After declining the options of Giles Barnes and Antonio Nocerino in November, Orlando City currently has just two players utilizing Targeted Allocation Money — Jonathan Spector and Dwyer. Yoshimar Yotun’s salary (just under $600,000 in 2017 according to the MLS Players’ Union) could easily be bought down even without these new funds, opening up a coveted DP spot. Because of the restrictions on TAM, the DP tag can only be taken off using TAM for the express purpose of signing a new DP.
But Yoshi might not be the only current DP to lose the tag. The new money would mean using TAM on Carlos Rivas and would not only allow the team to have all three DP spots available, but he could be brought down below his current cap hit ($200,000 as a Young DP) because TAM can be used to buy players all the way down to a $150,000 cap hit. With only $1.2 million in TAM to go around, spending up to half of it to buy down Rivas and not gain any cap room isn’t a great use of assets. With so much more in play, the club can rest easy spending a much smaller percentage of its assets on Rivas while also being able to open up more space for other players.
Instead of spreading out the TAM to buy several players down like Orlando did in 2017, it could be used to buy down players like Rivas, Spector, and Yotun to the minimum $150,000 instead of the max cap hit of just over $500,000 in 2018. If Orlando goes this route, it would open up an extra $750,000 of regular cap room that could be spent on other players, whether that’s to compensate for raises or bring in players at or under the maximum cap hit without spending any General Allocation Money (GAM), which is in far shorter supply.
On top of all of that, there’s a new ceiling on who qualifies for TAM. In 2017, players with cap hits over $1 million were automatically Designated Players. But in 2018, extending Dwyer doesn’t necessarily mean making him a DP with the increase of the TAM cap to $1.5 million. If Dwyer were to re-sign for something at or below that number, there is now the potential to give him plenty of help with three new DPs.
The potential is enormous. In a hypothetical scenario where Dwyer re-signs on a new contract that is eligible for TAM, Orlando could afford to buy down all four of Dwyer, Rivas, Spector, and Yotun and still have $150,000 of the new Discretionary TAM left over. Any of the base TAM that the Lions have left over after the Dwyer trade could be dipped into to bring in another player over the maximum cap hit without even touching their GAM cache. And if Orlando decides to move on from Rivas, it would open up a DP spot, $200,000 in cap space, and allow the team to spread that $600,000+ in TAM to a new player or two.

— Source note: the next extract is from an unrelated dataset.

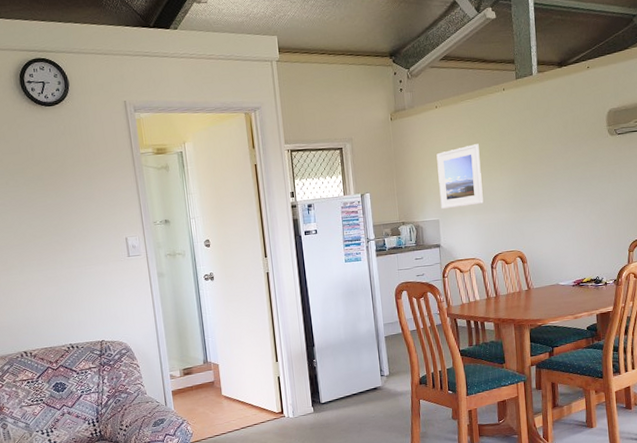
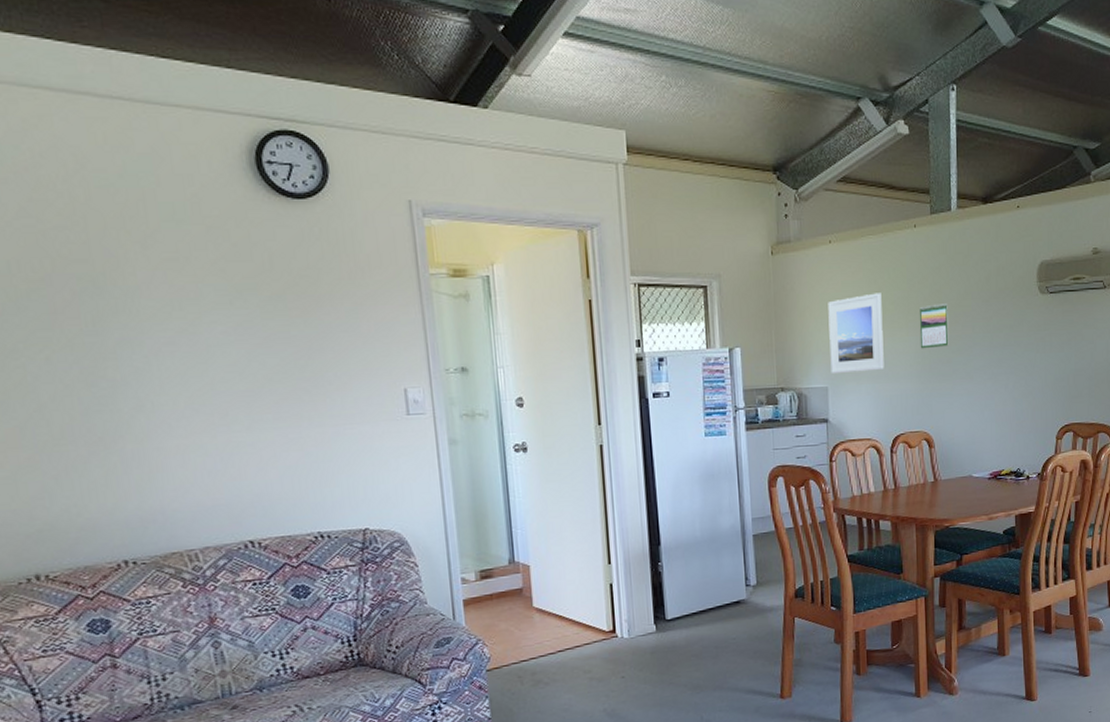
calendar: none [510,149,535,186] -> present [919,304,949,349]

But all of this is only possible if Orlando City’s ownership decides to buy in. As the league trends more toward ownership responsibility for roster building and spending, investing smartly is becoming paramount to building a contender. Teams that buy into the Discretionary TAM could quickly pull away from clubs that don’t, and it could have an immense effect on Orlando City’s season in 2018.